----- Data to use

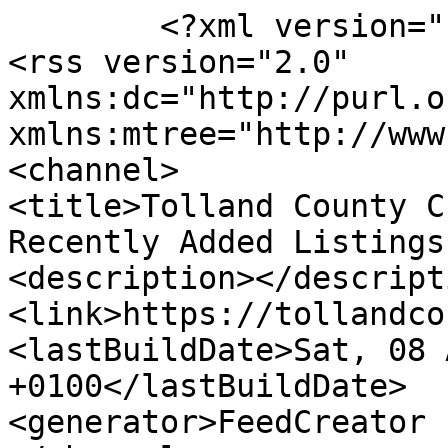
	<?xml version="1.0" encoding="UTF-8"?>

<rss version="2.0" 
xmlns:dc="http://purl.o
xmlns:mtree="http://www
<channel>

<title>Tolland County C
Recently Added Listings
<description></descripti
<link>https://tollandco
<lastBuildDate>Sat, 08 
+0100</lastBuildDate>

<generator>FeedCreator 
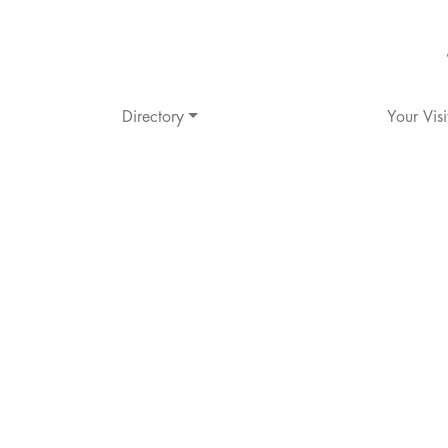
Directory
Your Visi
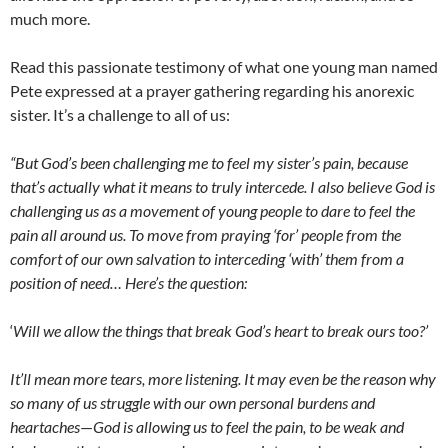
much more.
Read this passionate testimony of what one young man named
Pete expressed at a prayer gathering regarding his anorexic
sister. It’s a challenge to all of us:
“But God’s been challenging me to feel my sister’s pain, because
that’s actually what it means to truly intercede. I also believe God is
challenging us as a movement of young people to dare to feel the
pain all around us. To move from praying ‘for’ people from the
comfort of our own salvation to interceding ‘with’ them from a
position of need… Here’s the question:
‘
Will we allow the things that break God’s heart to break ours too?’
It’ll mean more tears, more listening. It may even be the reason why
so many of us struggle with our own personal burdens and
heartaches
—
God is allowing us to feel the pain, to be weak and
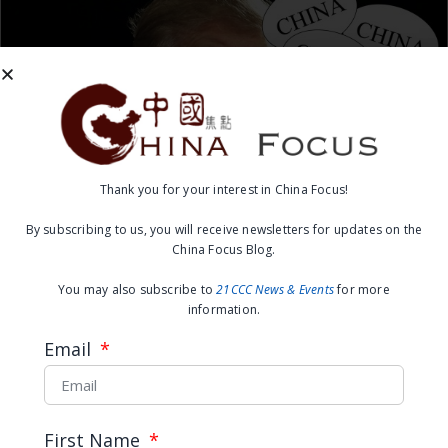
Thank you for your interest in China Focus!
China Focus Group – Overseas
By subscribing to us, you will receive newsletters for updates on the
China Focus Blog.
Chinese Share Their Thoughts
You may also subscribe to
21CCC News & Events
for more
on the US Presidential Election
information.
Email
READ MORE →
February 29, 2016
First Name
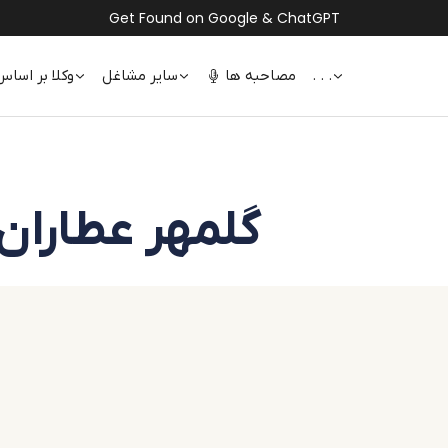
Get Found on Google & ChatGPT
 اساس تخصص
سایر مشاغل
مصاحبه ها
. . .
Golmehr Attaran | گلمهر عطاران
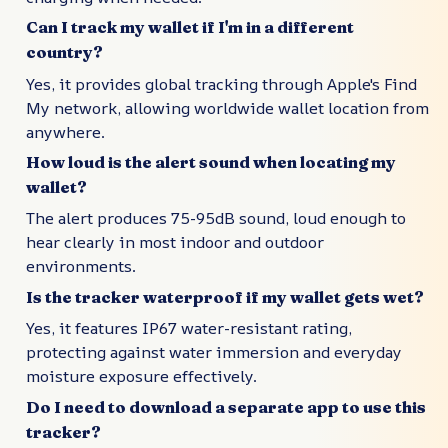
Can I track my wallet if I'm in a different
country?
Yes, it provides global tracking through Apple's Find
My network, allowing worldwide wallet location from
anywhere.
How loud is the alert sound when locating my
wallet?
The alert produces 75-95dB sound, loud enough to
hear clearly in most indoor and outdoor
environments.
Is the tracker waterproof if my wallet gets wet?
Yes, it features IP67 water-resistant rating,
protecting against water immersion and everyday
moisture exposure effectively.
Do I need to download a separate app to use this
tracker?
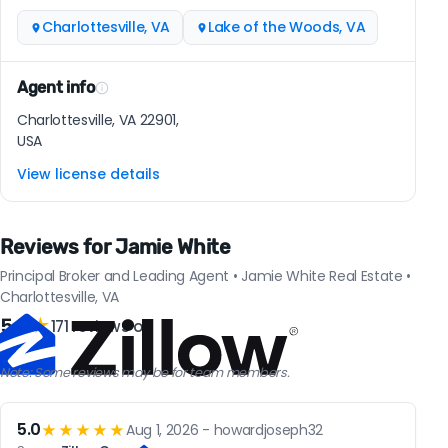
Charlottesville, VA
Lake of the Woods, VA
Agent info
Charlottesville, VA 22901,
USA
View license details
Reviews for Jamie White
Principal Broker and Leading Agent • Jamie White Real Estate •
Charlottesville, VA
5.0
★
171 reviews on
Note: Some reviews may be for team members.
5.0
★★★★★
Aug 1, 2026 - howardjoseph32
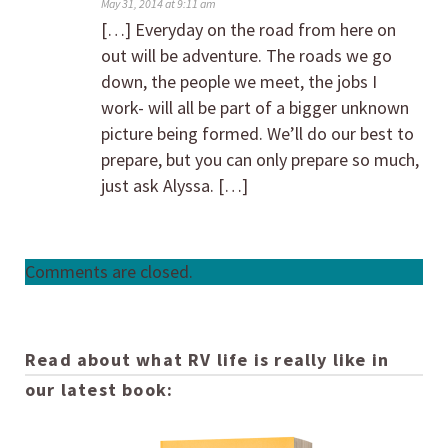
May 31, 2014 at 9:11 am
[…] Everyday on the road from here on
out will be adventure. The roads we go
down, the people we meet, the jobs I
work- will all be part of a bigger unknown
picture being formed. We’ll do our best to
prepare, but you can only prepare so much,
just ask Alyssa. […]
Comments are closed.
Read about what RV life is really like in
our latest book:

----------

Among the lines above, which hold the word "young"? Report each one.

Read this passionate testimony of what one young man named
challenging us as a movement of young people to dare to feel the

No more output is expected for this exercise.